RDC : le cardinal Fridolin Ambongo appelle les Congolais à ériger un mur contre le changement de la Constitution

Dans un message empreint de fermeté, le cardinal Fridolin Ambongo est monté au créneau contre toute tentative de modification de la Constitution en République démocratique du Congo.

Dans une déclaration au ton ferme, l’archevêque de Kinshasa a appelé les Congolais, ainsi que les Églises catholique et protestante, à se mobiliser pour empêcher ce qu’il considère comme une dérive politique dangereuse pour l’avenir du pays.

Prenant la parole devant les fidèles, le prélat a dénoncé des initiatives qu’il estime motivées par des intérêts partisans plutôt que par le bien-être du peuple congolais.
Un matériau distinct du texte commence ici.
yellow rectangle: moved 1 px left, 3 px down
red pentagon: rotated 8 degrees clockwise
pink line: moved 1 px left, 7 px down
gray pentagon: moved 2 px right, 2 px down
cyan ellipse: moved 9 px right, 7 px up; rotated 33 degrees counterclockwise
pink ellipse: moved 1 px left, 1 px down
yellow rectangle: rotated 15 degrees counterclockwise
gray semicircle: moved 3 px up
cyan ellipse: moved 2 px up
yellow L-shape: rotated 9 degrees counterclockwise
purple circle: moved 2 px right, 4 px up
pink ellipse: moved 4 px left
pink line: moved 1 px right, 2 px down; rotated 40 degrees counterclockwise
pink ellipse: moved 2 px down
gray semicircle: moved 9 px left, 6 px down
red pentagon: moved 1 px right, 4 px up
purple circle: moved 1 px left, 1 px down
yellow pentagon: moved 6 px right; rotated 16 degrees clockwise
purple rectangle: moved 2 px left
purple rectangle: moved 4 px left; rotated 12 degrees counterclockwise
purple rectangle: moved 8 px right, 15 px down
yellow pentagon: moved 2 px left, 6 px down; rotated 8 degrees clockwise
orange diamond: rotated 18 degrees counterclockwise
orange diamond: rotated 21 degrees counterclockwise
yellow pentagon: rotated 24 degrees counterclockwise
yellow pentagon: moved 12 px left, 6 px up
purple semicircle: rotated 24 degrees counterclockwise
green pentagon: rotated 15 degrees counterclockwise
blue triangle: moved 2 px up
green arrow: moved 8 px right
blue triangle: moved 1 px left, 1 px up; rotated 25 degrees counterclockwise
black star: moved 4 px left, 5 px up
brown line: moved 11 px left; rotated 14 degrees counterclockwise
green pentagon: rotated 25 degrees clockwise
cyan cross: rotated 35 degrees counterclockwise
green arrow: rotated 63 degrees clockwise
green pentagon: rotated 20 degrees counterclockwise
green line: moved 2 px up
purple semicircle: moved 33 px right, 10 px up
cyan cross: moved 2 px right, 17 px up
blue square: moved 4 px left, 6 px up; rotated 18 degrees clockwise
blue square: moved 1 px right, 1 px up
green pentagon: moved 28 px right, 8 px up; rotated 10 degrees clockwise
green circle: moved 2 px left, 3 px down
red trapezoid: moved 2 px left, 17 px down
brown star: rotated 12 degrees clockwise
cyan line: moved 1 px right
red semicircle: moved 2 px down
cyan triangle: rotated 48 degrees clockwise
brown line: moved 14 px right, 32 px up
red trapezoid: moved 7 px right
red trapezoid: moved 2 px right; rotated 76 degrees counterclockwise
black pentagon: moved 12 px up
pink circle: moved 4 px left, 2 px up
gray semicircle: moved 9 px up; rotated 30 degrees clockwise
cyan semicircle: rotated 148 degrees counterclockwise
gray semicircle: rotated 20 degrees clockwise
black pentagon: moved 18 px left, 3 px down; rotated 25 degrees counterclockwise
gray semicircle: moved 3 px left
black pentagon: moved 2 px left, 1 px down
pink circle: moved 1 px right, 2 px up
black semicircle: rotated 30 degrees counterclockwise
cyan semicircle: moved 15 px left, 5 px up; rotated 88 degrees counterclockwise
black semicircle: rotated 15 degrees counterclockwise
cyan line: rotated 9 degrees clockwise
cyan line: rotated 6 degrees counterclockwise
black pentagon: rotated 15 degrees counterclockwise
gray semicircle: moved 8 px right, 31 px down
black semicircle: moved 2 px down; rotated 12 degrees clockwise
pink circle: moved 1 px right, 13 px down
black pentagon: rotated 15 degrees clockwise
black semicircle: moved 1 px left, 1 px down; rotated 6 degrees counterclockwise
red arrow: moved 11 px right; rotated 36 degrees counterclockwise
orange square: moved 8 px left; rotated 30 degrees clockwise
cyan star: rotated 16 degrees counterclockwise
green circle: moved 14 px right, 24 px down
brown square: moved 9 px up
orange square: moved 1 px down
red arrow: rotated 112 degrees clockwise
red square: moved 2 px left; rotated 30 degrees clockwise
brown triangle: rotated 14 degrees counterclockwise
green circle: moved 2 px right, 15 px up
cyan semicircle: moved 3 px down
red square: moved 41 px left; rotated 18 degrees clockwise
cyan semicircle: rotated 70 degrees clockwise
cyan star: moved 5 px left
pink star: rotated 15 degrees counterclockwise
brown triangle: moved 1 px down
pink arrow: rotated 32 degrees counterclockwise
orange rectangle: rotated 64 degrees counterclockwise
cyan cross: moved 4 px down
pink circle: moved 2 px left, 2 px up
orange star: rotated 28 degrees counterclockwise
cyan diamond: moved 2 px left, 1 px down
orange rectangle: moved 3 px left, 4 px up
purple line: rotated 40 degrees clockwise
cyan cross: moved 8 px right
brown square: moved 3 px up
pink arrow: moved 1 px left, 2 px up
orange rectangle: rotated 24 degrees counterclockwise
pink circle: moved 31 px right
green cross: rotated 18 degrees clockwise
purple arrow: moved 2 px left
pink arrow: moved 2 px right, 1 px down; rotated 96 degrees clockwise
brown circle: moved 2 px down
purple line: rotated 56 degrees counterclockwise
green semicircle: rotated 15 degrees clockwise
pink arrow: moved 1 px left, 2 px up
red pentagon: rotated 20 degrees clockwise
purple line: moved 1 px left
Selon lui, certaines réformes envisagées n’auraient pour objectif que de protéger une classe politique refusant une justice équitable et une gouvernance respectueuse des citoyens.

« À l’Église catholique qui est déjà en ordre de marche, à l’Église protestante, de se lever et de dresser les fronts pour faire barrage à toutes ces velléités », a déclaré le cardinal, avant de prévenir que « les jours à venir seront difficiles ».

Dans son intervention, Fridolin Ambongo a également invité la population à rester vigilante et prête à se mobiliser si des lois controversées venaient à être adoptées.

« Lorsque le moment viendra, lorsqu’ils s’obstineront à faire passer ces lois, il faudra qu’ils nous trouvent sur leur chemin », a-t-il averti.

Cette sortie intervient dans un climat politique marqué par des débats récurrents autour d’une éventuelle révision constitutionnelle en RDC. Sujet hautement sensible dans plusieurs pays africains, la question du changement de Constitution suscite souvent des tensions, notamment lorsqu’elle est perçue comme un moyen de consolider le pouvoir en place.

L’Église catholique, très influente en RDC, a régulièrement joué un rôle majeur dans les débats politiques et sociaux du pays.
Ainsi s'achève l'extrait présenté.